Connect with us

Tangerang Selatan

PWI dan IJTI Tangsel Tolak RUU Penyiaran

Rancangan Undang-Undang (RUU) tentang Penyiaran yang sedang dibahas Pemerintah pusat bersama DPR RI saat ini ramai dipertentangkan dan mendapat penolakan elemen masyarakat. 

Di Kota Tangsel, sejumlah jurnalis yang tergabung dalam Persatuan Wartawan Indonesia (PWI) Tangsel dan Ikatan Jurnalis Televisi Indonesia (IJTI) Tangsel, pada Selasa (4/6/2024) menyampaikan aspirasi mereka di gedung wakil rakyat.  

Ketua PWI Kota Tangsel Ahmad Eko Nursanto mengatakan, pihaknya menolak keras disahkannya RUU Penyiaran menjadi Undang-Undang, karena banyak pasal yang mengekang kebebasan pers.  

Pihaknya mendesak DPRD Kota Tangsel menyuarakan penolakan tersebut.  

Advertisement

“Kami mendesak DPRD Tangsel untuk mendukung gerakan ini dan menyampaikan aspirasi kami ke pemerintah dan DPR RI agar menolak RUU Penyiaran disahkan, karena bertentangan dengan UU Pers No. 40 tahun 1999 tentang Pers,” tegas Eko.  

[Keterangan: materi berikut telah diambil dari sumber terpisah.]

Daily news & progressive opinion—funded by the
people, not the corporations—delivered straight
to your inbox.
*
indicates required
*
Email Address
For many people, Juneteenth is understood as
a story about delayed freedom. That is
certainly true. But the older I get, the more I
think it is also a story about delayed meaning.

Eko mengatakan, didalan RUU Penyiaran terdapat sejumlah pasal yang mengancam kebebasan pers diantaranya Pasal 50B ayat 2 Huruf C menyatakan melarang penayangan ekslusif jurnalisme investigasi.  

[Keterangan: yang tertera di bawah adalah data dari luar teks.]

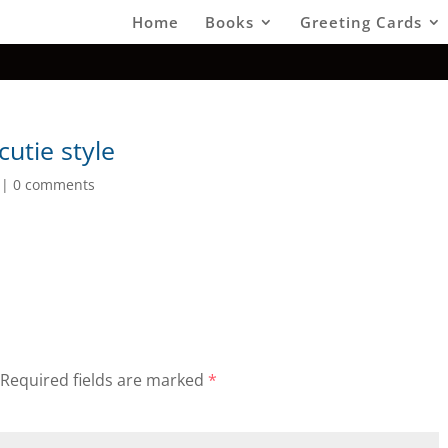
Home
Books
Greeting Cards
utie style
|
0 comments
Required fields are marked
*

Kemudian pada Pasal 50B Ayat 2 Huruf K juga menjadi pasal yang rancu, melarang isi siaran dan konten yang mengandung berita bohong, fitnah, penghinaan, pencemaran nama baik, penodaan agama, kekerasan, radikalisme dan terorisme.  

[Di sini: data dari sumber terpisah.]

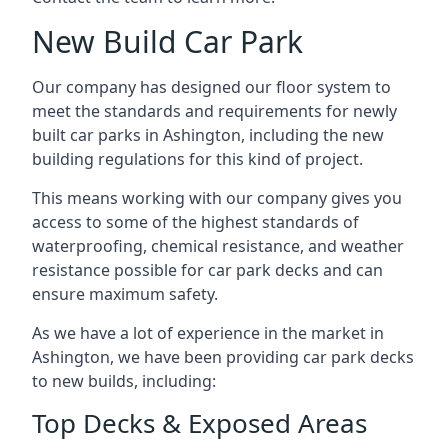
New Build Car Park
Our company has designed our floor system to
meet the standards and requirements for newly
built car parks in Ashington, including the new
building regulations for this kind of project.
This means working with our company gives you
access to some of the highest standards of
waterproofing, chemical resistance, and weather
resistance possible for car park decks and can
ensure maximum safety.
As we have a lot of experience in the market in
Ashington, we have been providing car park decks
to new builds, including:
Top Decks & Exposed Areas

Lalu, di dua pasal yakni pasal 8A Ayat 1 huruf q dan Pasal 51 huruf E disebutkan bahwa sengketa jurnalistik khusus dibidang penyiaran akan ditangani oleh Komisi Penyiaran Indonesia (KPI). KPI dalam menjalankan fungsinya kemudian dapat menyelesaikan sengketa melali ranah peradilan umum yang bertentangan dengan UU Pers.  

Advertisement

“Pasal-pasal ini rancu, multitafsir dan bertentangan dengan UU Pers dan semangat kemerdekaan pers,” ujar Eko.  

Di tempat sama Korwil IJTI Tangsel Ahmad baihaqi mengatakan, terdapat tiga tuntutan yang dilayangkan IJTI, diantaranya menolak RUU Penyiaran yang didalam pasalnya mengandung pasal-pasal melemahkan dan mengekang kebebasan Pers.  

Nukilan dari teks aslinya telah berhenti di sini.